··· Trecho do documento ···

Um trabalhador de uma concessionária de energia de Mato Grosso, diagnosticado com carcinoma basocelular nodular na face, teve sua demissão reconhecida como discriminatória pela 1ª Turma do Tribunal Regional do Trabalho de Mato Grosso (TRT/MT). A decisão determinou sua reintegração ao emprego, o pagamento dos salários de todo o período de afastamento e a reinclusão no plano de saúde da empresa.
O caso ganhou relevância em meio ao Dezembro Laranja, campanha anual de conscientização sobre a prevenção do câncer de pele. O empregado relatou que passou por cirurgia em 2023 e retornou ao trabalho, mas ainda sob acompanhamento médico foi dispensado em abril de 2024.

··· Dados registrados ···

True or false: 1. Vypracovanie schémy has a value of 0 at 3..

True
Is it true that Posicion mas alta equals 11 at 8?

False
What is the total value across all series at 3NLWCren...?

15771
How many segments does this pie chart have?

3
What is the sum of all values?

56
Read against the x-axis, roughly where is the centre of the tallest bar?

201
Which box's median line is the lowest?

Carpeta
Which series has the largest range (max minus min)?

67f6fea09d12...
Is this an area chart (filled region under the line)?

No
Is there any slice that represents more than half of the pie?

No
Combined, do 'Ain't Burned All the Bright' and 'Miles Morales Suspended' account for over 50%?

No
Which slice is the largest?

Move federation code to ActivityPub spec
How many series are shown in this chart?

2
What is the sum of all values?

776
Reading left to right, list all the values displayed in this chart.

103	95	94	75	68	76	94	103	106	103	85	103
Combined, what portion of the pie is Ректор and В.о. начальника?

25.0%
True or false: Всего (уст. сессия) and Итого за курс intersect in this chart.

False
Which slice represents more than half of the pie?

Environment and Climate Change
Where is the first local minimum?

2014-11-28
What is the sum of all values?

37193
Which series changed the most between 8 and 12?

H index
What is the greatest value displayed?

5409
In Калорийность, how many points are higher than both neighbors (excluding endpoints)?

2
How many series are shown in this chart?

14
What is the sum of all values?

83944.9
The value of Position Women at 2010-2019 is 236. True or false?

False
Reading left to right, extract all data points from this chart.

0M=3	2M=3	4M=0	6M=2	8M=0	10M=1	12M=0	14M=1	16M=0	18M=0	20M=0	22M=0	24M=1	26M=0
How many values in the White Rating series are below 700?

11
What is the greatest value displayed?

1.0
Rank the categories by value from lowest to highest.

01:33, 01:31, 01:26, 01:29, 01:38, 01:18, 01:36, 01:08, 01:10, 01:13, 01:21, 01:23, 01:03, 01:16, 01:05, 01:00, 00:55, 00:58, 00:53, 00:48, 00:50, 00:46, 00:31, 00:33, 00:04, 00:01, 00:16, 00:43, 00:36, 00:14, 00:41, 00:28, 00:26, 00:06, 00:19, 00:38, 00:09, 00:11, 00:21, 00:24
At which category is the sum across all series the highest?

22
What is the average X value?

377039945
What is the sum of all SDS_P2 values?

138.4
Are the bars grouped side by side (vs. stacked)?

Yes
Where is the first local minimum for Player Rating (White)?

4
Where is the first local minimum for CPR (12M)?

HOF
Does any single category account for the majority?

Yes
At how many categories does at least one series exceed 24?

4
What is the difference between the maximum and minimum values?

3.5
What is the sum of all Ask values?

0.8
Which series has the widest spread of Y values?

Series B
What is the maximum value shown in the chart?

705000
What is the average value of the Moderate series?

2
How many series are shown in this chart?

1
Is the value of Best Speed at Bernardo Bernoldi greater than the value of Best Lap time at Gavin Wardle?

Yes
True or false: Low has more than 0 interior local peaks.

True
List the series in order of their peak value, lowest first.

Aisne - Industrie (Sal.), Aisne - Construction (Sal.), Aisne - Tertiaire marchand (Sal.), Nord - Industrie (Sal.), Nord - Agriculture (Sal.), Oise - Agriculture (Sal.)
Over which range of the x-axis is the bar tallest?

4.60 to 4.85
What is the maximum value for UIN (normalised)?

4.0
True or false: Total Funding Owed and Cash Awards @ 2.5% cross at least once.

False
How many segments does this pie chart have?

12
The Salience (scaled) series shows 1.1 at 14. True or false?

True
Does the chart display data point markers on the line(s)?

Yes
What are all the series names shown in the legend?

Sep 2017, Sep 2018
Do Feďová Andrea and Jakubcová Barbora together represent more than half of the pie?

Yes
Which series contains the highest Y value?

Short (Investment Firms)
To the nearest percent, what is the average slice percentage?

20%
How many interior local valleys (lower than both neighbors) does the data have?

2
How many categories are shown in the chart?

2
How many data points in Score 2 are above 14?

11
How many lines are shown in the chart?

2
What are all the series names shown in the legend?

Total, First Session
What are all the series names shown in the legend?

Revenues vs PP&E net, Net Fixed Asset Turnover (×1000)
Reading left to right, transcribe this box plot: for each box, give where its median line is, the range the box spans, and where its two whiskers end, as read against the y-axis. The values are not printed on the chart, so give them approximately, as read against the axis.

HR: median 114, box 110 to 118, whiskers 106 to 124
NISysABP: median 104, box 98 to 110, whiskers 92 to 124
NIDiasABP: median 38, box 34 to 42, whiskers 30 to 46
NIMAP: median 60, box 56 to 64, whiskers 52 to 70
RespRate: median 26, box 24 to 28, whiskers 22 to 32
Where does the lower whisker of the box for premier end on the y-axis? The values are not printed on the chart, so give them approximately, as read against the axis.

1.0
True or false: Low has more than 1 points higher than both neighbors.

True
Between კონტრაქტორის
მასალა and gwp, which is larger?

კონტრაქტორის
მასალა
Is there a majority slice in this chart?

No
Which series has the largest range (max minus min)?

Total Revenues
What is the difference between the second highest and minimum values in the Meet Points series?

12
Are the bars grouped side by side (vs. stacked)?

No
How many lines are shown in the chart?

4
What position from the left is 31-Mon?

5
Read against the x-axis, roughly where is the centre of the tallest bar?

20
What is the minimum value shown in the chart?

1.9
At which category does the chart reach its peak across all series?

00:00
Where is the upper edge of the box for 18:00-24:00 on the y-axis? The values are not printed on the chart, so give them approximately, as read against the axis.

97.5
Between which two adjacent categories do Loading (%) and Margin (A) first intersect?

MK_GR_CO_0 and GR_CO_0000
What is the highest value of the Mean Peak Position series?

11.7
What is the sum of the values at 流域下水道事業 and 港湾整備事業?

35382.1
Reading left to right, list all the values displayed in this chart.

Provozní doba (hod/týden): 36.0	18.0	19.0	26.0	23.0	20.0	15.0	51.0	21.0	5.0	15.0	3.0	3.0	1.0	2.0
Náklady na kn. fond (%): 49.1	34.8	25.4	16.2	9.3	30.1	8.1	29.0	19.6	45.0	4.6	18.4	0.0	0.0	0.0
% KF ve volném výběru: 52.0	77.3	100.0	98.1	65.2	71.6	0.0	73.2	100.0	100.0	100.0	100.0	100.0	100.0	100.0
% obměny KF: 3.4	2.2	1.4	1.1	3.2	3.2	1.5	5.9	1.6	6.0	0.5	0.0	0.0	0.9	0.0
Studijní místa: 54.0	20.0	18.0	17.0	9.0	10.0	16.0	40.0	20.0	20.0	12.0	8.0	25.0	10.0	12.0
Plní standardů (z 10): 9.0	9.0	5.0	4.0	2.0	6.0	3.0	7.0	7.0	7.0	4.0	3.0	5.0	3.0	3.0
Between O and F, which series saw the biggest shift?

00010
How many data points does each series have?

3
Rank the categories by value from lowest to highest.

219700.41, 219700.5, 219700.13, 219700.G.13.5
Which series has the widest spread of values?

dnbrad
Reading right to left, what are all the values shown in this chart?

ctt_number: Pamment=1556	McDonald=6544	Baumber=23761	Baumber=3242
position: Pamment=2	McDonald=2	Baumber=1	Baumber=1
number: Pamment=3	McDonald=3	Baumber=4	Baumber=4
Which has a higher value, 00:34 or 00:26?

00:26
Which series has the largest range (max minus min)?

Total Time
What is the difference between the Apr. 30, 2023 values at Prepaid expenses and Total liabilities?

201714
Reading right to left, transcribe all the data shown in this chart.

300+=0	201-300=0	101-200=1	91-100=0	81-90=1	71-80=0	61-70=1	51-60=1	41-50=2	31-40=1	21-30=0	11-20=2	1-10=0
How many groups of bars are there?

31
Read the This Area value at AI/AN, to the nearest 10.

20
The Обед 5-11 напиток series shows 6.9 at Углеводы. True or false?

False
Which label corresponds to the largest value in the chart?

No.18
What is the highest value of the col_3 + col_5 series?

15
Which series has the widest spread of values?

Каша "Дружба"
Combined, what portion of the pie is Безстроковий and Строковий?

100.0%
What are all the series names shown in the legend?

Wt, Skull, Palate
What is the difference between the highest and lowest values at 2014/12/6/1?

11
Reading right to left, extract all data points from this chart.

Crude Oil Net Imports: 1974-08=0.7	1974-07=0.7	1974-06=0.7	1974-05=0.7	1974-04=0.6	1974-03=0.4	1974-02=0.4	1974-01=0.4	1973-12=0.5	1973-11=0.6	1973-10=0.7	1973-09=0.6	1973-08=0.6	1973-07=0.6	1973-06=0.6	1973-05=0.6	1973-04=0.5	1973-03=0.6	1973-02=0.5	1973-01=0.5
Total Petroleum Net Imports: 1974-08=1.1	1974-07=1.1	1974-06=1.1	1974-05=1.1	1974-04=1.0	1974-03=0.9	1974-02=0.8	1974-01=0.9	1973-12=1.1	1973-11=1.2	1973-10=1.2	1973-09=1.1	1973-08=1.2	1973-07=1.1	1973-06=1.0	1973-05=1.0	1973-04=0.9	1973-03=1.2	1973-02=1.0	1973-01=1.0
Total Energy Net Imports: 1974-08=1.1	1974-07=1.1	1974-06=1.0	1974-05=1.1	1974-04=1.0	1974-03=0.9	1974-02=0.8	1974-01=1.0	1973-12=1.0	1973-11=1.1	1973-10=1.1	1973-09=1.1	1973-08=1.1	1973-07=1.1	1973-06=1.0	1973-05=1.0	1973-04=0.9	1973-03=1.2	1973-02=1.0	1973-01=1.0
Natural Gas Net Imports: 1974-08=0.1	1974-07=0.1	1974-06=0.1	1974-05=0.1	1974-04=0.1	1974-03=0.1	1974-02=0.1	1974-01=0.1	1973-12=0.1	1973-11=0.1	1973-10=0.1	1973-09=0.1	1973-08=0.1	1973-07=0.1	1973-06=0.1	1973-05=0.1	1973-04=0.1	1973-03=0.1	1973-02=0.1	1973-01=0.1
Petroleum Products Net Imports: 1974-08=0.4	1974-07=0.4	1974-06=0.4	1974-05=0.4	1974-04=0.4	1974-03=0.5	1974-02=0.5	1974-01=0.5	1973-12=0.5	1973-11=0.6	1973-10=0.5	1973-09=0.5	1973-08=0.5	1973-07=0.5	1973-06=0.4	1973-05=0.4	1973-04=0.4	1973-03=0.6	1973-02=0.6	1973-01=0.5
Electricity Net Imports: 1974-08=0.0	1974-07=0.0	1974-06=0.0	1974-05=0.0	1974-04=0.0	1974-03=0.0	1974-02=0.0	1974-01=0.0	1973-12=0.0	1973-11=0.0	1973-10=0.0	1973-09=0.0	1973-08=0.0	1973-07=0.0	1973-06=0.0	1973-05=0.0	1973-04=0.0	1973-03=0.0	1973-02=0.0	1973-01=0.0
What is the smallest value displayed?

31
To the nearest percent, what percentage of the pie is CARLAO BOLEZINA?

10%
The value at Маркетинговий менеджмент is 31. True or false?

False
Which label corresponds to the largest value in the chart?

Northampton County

···

[Tarefa 1]:
Copie do texto sobre a demissão discriminatória o trecho de "Um trabalhador de" a "saúde da empresa.".
[Tarefa 2]:
Responda com base no texto sobre a demissão discriminatória:
(a) Com que doença o trabalhador foi diagnosticado?
(b) O que é o Dezembro Laranja?
(c) Em que mês e ano o empregado foi dispensado?

[Resolução escrita 1]:
Um trabalhador de uma concessionária de energia de Mato Grosso, diagnosticado com carcinoma basocelular nodular na face, teve sua demissão reconhecida como discriminatória pela 1ª Turma do Tribunal Regional do Trabalho de Mato Grosso (TRT/MT). A decisão determinou sua reintegração ao emprego, o pagamento dos salários de todo o período de afastamento e a reinclusão no plano de saúde da empresa.

[Resolução escrita 2]:
(a) Carcinoma basocelular nodular na face.
(b) Uma campanha anual de conscientização sobre a prevenção do câncer de pele.
(c) Em abril de 2024.